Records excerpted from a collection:
━━━━━━━━━━━━━━━━

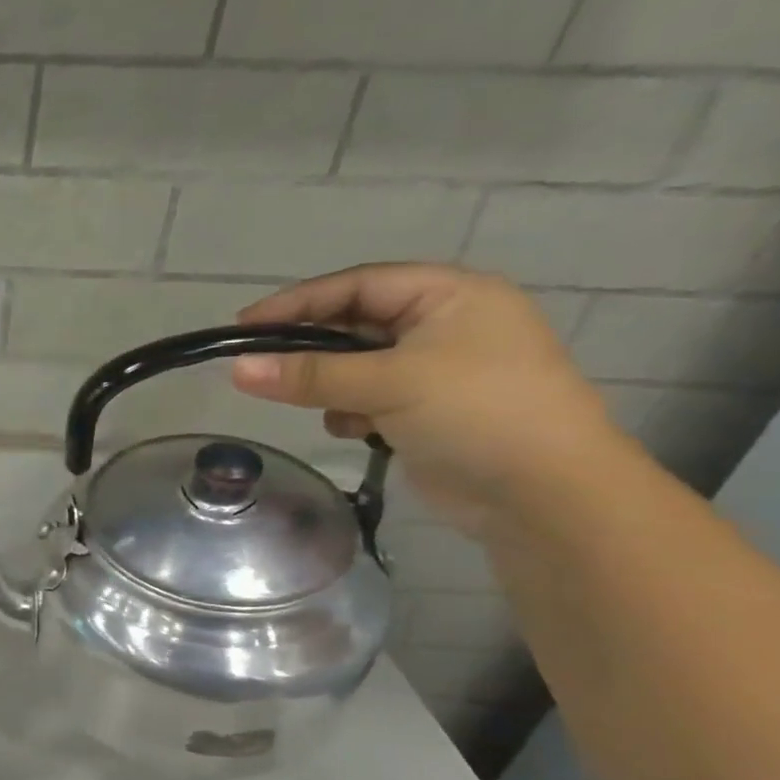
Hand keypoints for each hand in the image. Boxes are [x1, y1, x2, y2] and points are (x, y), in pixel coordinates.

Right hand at [230, 264, 618, 533]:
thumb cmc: (476, 413)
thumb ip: (308, 375)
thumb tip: (236, 369)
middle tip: (257, 366)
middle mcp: (444, 324)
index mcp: (450, 296)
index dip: (297, 302)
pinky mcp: (426, 409)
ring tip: (319, 407)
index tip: (242, 325)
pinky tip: (356, 431)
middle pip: (353, 324)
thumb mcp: (388, 384)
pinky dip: (351, 410)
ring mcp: (436, 369)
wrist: (543, 494)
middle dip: (310, 349)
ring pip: (354, 365)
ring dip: (330, 385)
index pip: (357, 285)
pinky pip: (367, 397)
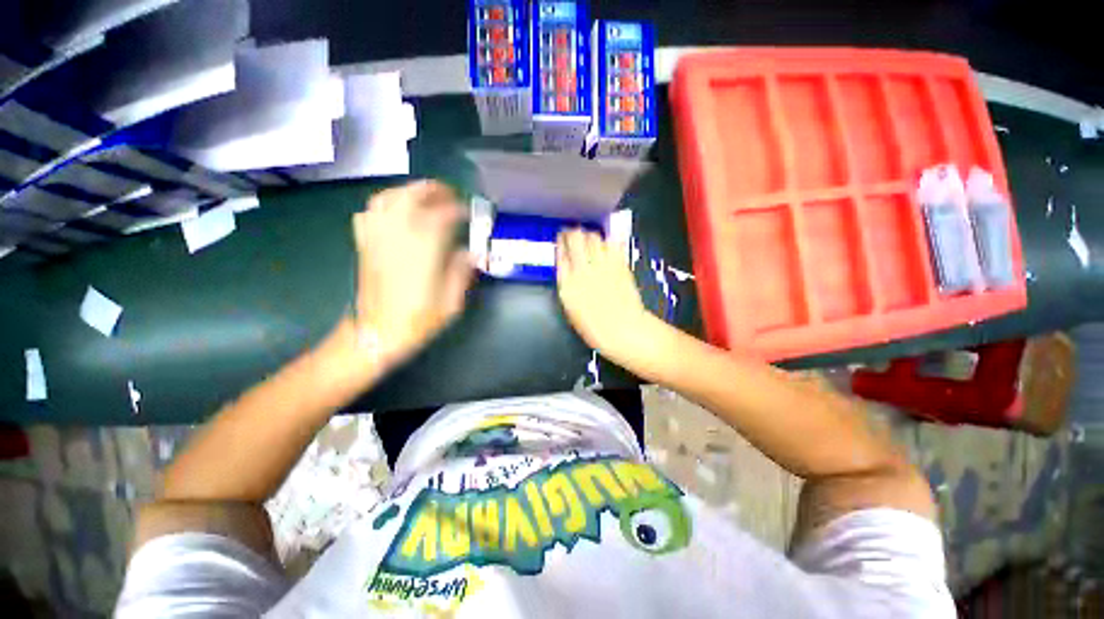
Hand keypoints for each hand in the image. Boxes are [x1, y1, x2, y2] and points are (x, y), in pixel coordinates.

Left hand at [348, 180, 472, 365]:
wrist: (377, 334)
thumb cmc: (418, 319)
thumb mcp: (451, 301)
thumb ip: (462, 271)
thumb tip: (472, 252)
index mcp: (423, 249)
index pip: (443, 215)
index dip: (459, 210)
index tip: (470, 213)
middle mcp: (398, 235)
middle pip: (411, 196)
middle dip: (432, 190)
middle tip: (449, 194)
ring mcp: (378, 237)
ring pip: (388, 198)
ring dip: (408, 191)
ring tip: (425, 196)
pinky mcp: (365, 244)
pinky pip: (370, 212)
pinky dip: (385, 204)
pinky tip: (397, 211)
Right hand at [556, 229, 652, 360]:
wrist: (623, 329)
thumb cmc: (594, 327)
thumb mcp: (572, 309)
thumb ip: (568, 285)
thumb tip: (568, 269)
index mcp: (567, 283)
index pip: (561, 254)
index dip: (560, 242)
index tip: (561, 238)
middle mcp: (583, 269)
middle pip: (576, 239)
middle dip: (573, 232)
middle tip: (574, 232)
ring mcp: (603, 265)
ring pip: (594, 237)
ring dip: (590, 235)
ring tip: (590, 238)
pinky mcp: (620, 264)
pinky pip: (613, 244)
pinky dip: (608, 240)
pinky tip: (607, 242)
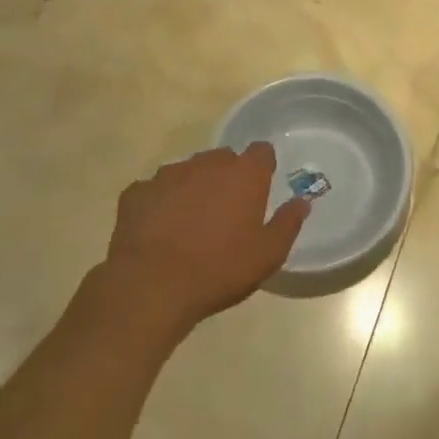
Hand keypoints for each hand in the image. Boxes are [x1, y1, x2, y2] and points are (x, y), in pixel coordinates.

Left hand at [101, 144, 308, 343]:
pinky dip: (160, 203)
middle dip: (227, 177)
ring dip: (193, 187)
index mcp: (244, 175)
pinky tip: (158, 229)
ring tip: (190, 221)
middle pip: (223, 158)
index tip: (260, 187)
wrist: (152, 286)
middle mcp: (207, 164)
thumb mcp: (268, 255)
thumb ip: (287, 223)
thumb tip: (301, 202)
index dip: (262, 167)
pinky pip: (154, 190)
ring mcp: (168, 175)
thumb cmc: (219, 269)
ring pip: (188, 171)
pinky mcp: (137, 192)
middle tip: (227, 210)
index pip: (261, 152)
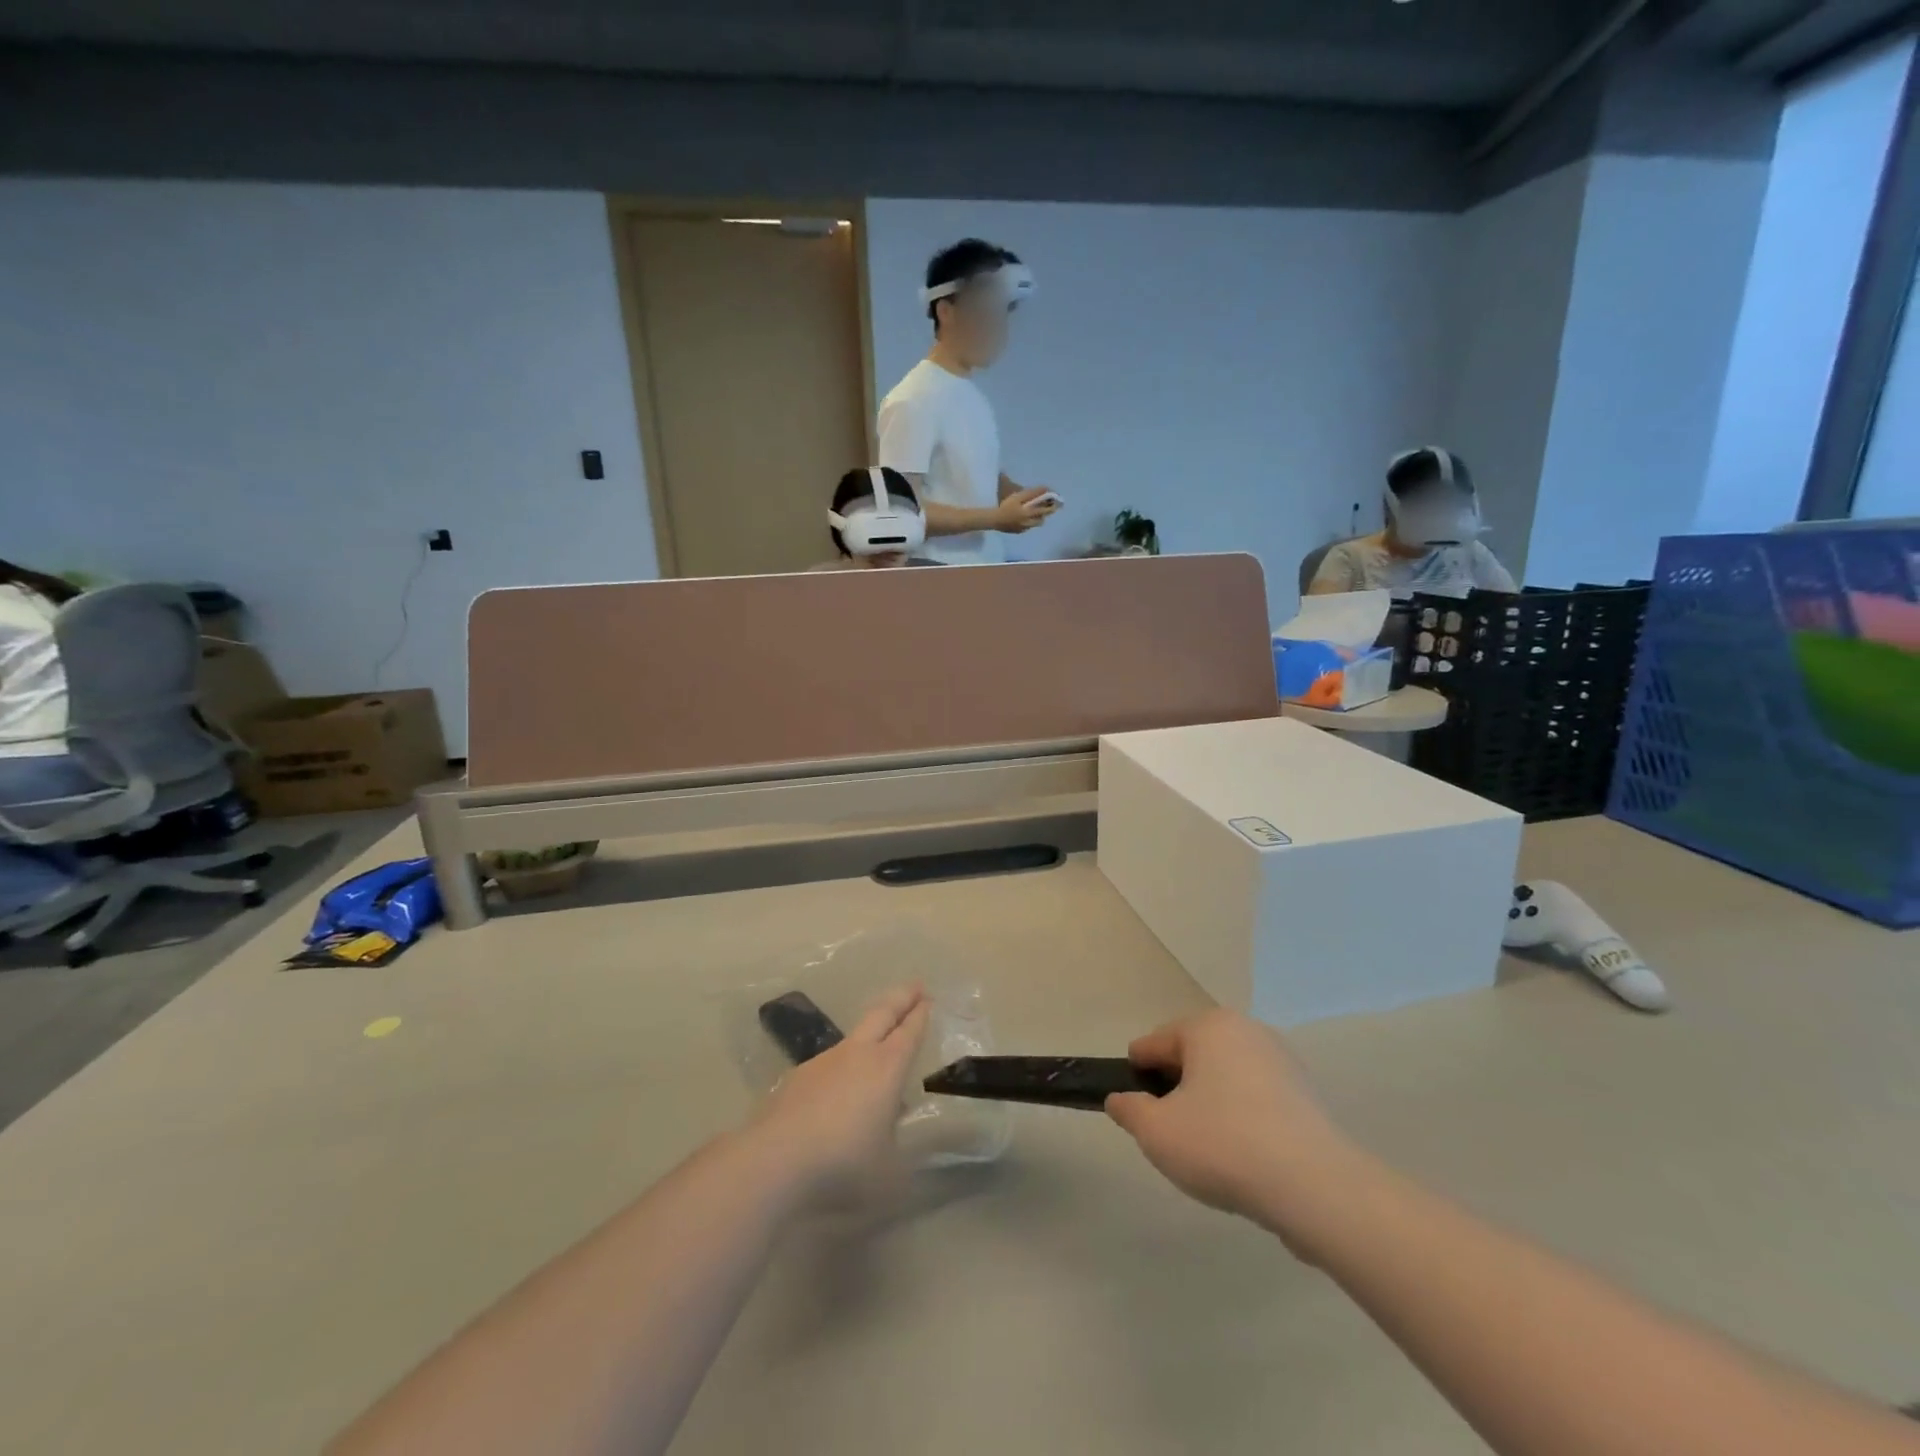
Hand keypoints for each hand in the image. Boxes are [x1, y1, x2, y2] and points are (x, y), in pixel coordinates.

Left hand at [749, 985, 929, 1206]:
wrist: (775, 1160)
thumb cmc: (844, 1163)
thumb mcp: (890, 1170)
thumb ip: (899, 1147)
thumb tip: (897, 1131)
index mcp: (887, 1067)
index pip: (909, 1032)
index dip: (920, 1015)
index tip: (928, 999)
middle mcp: (857, 1054)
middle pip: (882, 1014)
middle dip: (901, 998)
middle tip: (916, 986)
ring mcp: (824, 1062)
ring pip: (854, 1036)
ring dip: (871, 1029)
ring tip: (880, 1040)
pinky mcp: (797, 1078)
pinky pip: (830, 1062)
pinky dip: (844, 1063)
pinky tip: (840, 1086)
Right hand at [993, 487, 1059, 533]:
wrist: (994, 520)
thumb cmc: (1006, 506)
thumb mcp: (1018, 497)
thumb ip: (1032, 493)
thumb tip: (1045, 489)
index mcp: (1031, 514)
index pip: (1046, 510)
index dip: (1052, 504)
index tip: (1056, 500)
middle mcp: (1030, 523)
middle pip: (1043, 518)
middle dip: (1047, 511)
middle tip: (1048, 506)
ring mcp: (1025, 528)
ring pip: (1036, 523)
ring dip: (1039, 517)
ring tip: (1035, 511)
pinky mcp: (1019, 532)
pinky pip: (1029, 526)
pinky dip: (1030, 521)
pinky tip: (1024, 517)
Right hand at [1106, 1010, 1353, 1244]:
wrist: (1316, 1188)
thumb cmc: (1224, 1146)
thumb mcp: (1157, 1133)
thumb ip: (1129, 1111)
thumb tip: (1121, 1099)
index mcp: (1208, 1026)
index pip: (1155, 1042)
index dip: (1137, 1074)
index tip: (1133, 1106)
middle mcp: (1246, 1031)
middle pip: (1193, 1056)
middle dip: (1177, 1088)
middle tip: (1169, 1131)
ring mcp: (1282, 1061)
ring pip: (1227, 1078)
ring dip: (1211, 1104)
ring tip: (1207, 1149)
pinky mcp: (1307, 1096)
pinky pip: (1258, 1100)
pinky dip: (1244, 1119)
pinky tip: (1243, 1157)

━━━━━━━━━━━━━━━━

> [Exercise details]:
Each record above must be retyped exactly. Omit the pictures.

> [Response area]:
Hand keypoints for each hand in the image. Boxes are [x1, y1, x2, y2] and points are (x, y), in pixel coordinates.

Right hand at [230, 264, 618, 533]:
thumb cmc: (476, 413)
thumb ip: (308, 375)
thumb tip: (236, 369)
middle tip: (257, 366)
middle mcp: (444, 324)
index mcp: (450, 296)
index dip: (297, 302)
pinky mcp: (426, 409)
ring tip: (319, 407)
index tip: (242, 325)
pinky tip: (356, 431)
middle pip: (353, 324)
thumb mcp: (388, 384)
pinky dip: (351, 410)
ring mcp: (436, 369)
wrist: (543, 494)
middle dip: (310, 349)
ring pip: (354, 365)
ring dip: (330, 385)
index pip: (357, 285)
pinky pip: (367, 397)
Hand keypoints for each hand in the image. Boxes are [x1, y1, x2, y2] and points are (x, y), in pixel coordinates.

Left hand at [348, 180, 472, 365]:
wrist: (377, 334)
thumb cmc: (418, 319)
thumb mcp: (451, 301)
thumb ip: (462, 271)
thumb tip: (472, 252)
index mcp: (423, 249)
index pip: (443, 215)
index dip: (459, 210)
index tip: (470, 213)
middle mcp: (398, 235)
middle pip: (411, 196)
middle dip: (432, 190)
middle tip: (449, 194)
ring mcp: (378, 237)
ring pip: (388, 198)
ring dip: (408, 191)
ring tip: (425, 196)
pinky mcp: (365, 244)
pinky pip: (370, 212)
pinky dip: (385, 204)
pinky tip: (397, 211)
Right hand at [556, 229, 652, 360]:
wrist: (623, 329)
thumb cmc: (594, 327)
thumb mcp: (572, 309)
thumb ip: (568, 285)
thumb tip: (568, 269)
index mcp: (567, 283)
index pip: (561, 254)
index dip: (560, 242)
index tip: (561, 238)
middle mcp: (583, 269)
middle pip: (576, 239)
middle dip: (573, 232)
middle tip: (574, 232)
ring mcp: (603, 265)
ring pip: (594, 237)
ring dip: (590, 235)
ring tip: (590, 238)
pinky mcp: (620, 264)
pinky pip: (613, 244)
pinky dip: (608, 240)
pinky tip: (607, 242)
Hand keypoints for each hand in the image. Boxes are [x1, y1, x2, y2] and points are (x, y), in pixel coordinates.

Left hand at [101, 144, 308, 343]:
pinky dip: (160, 203)
middle dip: (227, 177)
ring dip: (193, 187)
index mcp: (244, 175)
pinky tip: (158, 229)
ring tip: (190, 221)
middle pip: (223, 158)
index tip: (260, 187)
wrist: (152, 286)
middle mcp: (207, 164)
thumb mcp: (268, 255)
thumb ip: (287, 223)
thumb tip: (301, 202)
index dip: (262, 167)
pinky pip: (154, 190)
ring mcp: (168, 175)
thumb cmc: (219, 269)
ring pip: (188, 171)
pinky mcp: (137, 192)
middle tip: (227, 210)
index pip: (261, 152)
Hand keypoints for each hand in the image. Boxes are [x1, y1, x2, y2] and points are (x, y), in pixel coordinates.

Left hand at [749, 985, 929, 1206]:
wrist: (775, 1160)
thumb cmc: (844, 1163)
thumb mcp: (890, 1170)
thumb ip: (899, 1147)
thumb tip: (897, 1131)
index mcp: (887, 1067)
index pip: (909, 1032)
index dip: (920, 1015)
index tip: (928, 999)
middle mcp: (857, 1054)
middle pip: (882, 1014)
middle dip: (901, 998)
middle tip: (916, 986)
ring mcp: (824, 1062)
ring pip: (854, 1036)
ring dip: (871, 1029)
ring tip: (880, 1040)
pinky mcp: (797, 1078)
pinky pip: (830, 1062)
pinky dip: (844, 1063)
pinky tip: (840, 1086)
Right hand at [993, 487, 1059, 533]:
wrist: (994, 520)
thumb cmc: (1006, 506)
thumb mcp: (1018, 497)
thumb ip: (1032, 493)
thumb tip: (1045, 489)
index mcp: (1031, 514)
index pip: (1046, 510)
index dip: (1052, 504)
index tip: (1056, 500)
middle mcp: (1030, 523)
middle pip: (1043, 518)
middle dip: (1047, 511)
middle tip: (1048, 506)
ring mcp: (1025, 528)
ring pip: (1036, 523)
ring dip: (1039, 517)
ring tip: (1035, 511)
pinky mcp: (1019, 532)
pinky pip: (1029, 526)
pinky dip: (1030, 521)
pinky tip: (1024, 517)
Right hand at [1106, 1010, 1353, 1244]:
wrist: (1316, 1188)
thumb cmc: (1224, 1146)
thumb mcp: (1157, 1133)
thumb ip: (1129, 1111)
thumb tip: (1121, 1099)
index mcp: (1208, 1026)
index pip: (1155, 1042)
index dip: (1137, 1074)
index tip: (1133, 1106)
middle mcp: (1246, 1031)
middle pip: (1193, 1056)
middle dip: (1177, 1088)
middle tip: (1169, 1131)
ring mcp: (1282, 1061)
ring pip: (1227, 1078)
ring dip: (1211, 1104)
ring tip: (1207, 1149)
pinky mcp: (1307, 1096)
pinky pip: (1258, 1100)
pinky dip: (1244, 1119)
pinky tip: (1243, 1157)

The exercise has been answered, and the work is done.